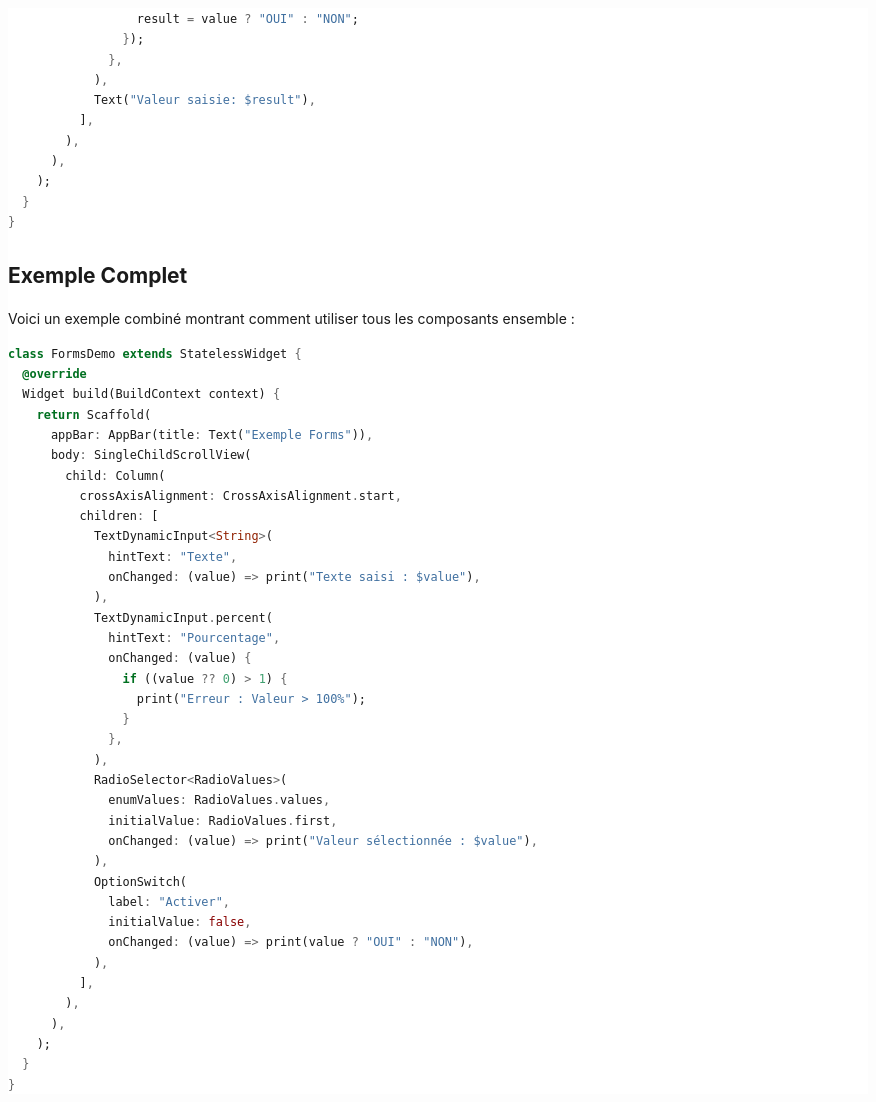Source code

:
 ```dart
                  result = value ? "OUI" : "NON";
                });
              },
            ),
            Text("Valeur saisie: $result"),
          ],
        ),
      ),
    );
  }
}
```

## Exemple Complet

Voici un exemple combiné montrant comment utiliser tous les composants ensemble :

```dart
class FormsDemo extends StatelessWidget {
  @override
  Widget build(BuildContext context) {
    return Scaffold(
      appBar: AppBar(title: Text("Exemple Forms")),
      body: SingleChildScrollView(
        child: Column(
          crossAxisAlignment: CrossAxisAlignment.start,
          children: [
            TextDynamicInput<String>(
              hintText: "Texte",
              onChanged: (value) => print("Texte saisi : $value"),
            ),
            TextDynamicInput.percent(
              hintText: "Pourcentage",
              onChanged: (value) {
                if ((value ?? 0) > 1) {
                  print("Erreur : Valeur > 100%");
                }
              },
            ),
            RadioSelector<RadioValues>(
              enumValues: RadioValues.values,
              initialValue: RadioValues.first,
              onChanged: (value) => print("Valeur sélectionnée : $value"),
            ),
            OptionSwitch(
              label: "Activer",
              initialValue: false,
              onChanged: (value) => print(value ? "OUI" : "NON"),
            ),
          ],
        ),
      ),
    );
  }
}
```
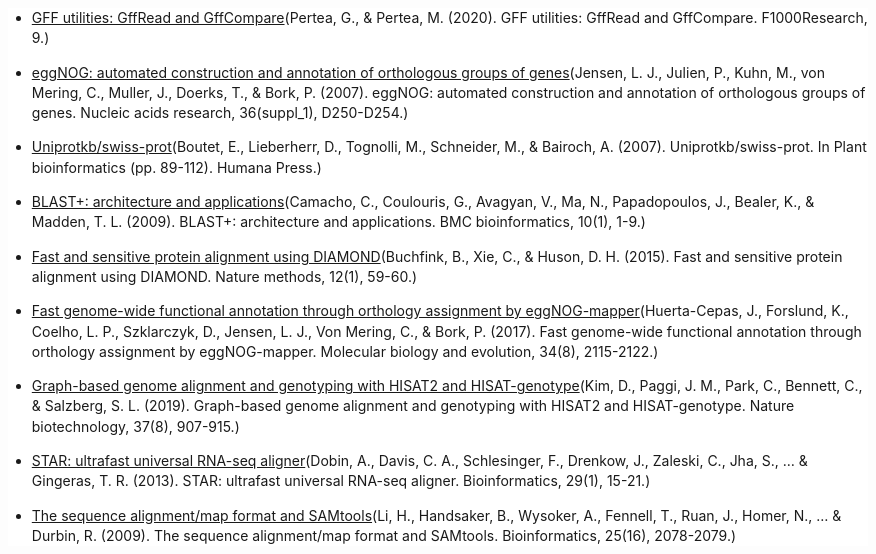 -   [GFF utilities: GffRead and
    GffCompare](https://www.ncbi.nlm.nih.gov/pmc/articles/PMC7222033.2/)(Pertea,
    G., & Pertea, M. (2020). GFF utilities: GffRead and GffCompare.
    F1000Research, 9.)

-   [eggNOG: automated construction and annotation of orthologous groups
    of
    genes](https://academic.oup.com/nar/article-abstract/36/suppl_1/D250/2506468)(Jensen, L.
    J., Julien, P., Kuhn, M., von Mering, C., Muller, J., Doerks, T., &
    Bork, P. (2007). eggNOG: automated construction and annotation of
    orthologous groups of genes. Nucleic acids research, 36(suppl\_1),
    D250-D254.)

-   [Uniprotkb/swiss-prot](https://link.springer.com/content/pdf/10.1007/978-1-59745-535-0_4.pdf)(Boutet,
    E., Lieberherr, D., Tognolli, M., Schneider, M., & Bairoch, A.
    (2007). Uniprotkb/swiss-prot. In Plant bioinformatics (pp. 89-112).
    Humana Press.)

-   [BLAST+: architecture and
    applications](https://link.springer.com/article/10.1186/1471-2105-10-421)(Camacho,
    C., Coulouris, G., Avagyan, V., Ma, N., Papadopoulos, J., Bealer,
    K., & Madden, T. L. (2009). BLAST+: architecture and applications.
    BMC bioinformatics, 10(1), 1-9.)

-   [Fast and sensitive protein alignment using
    DIAMOND](https://www.nature.com/articles/nmeth.3176)(Buchfink, B.,
    Xie, C., & Huson, D. H. (2015). Fast and sensitive protein alignment
    using DIAMOND. Nature methods, 12(1), 59-60.)

-   [Fast genome-wide functional annotation through orthology assignment
    by
    eggNOG-mapper](https://academic.oup.com/mbe/article-abstract/34/8/2115/3782716)(Huerta-Cepas,
    J., Forslund, K., Coelho, L. P., Szklarczyk, D., Jensen, L. J., Von
    Mering, C., & Bork, P. (2017). Fast genome-wide functional
    annotation through orthology assignment by eggNOG-mapper. Molecular
    biology and evolution, 34(8), 2115-2122.)

-   [Graph-based genome alignment and genotyping with HISAT2 and
    HISAT-genotype](https://www.nature.com/articles/s41587-019-0201-4)(Kim,
    D., Paggi, J. M., Park, C., Bennett, C., & Salzberg, S. L. (2019).
    Graph-based genome alignment and genotyping with HISAT2 and
    HISAT-genotype. Nature biotechnology, 37(8), 907-915.)

-   [STAR: ultrafast universal RNA-seq
    aligner](https://academic.oup.com/bioinformatics/article-abstract/29/1/15/272537)(Dobin,
    A., Davis, C. A., Schlesinger, F., Drenkow, J., Zaleski, C., Jha,
    S., … & Gingeras, T. R. (2013). STAR: ultrafast universal RNA-seq
    aligner. Bioinformatics, 29(1), 15-21.)

-   [The sequence alignment/map format and
    SAMtools](https://academic.oup.com/bioinformatics/article-abstract/25/16/2078/204688)(Li,
    H., Handsaker, B., Wysoker, A., Fennell, T., Ruan, J., Homer, N., …
    & Durbin, R. (2009). The sequence alignment/map format and SAMtools.
    Bioinformatics, 25(16), 2078-2079.)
------------------------------------------------------------
→ TASK REQUIREMENTS
Report how many lines in the listing include the word "onChanged". Give nothing but the count.

→ RESPONSE AREA
4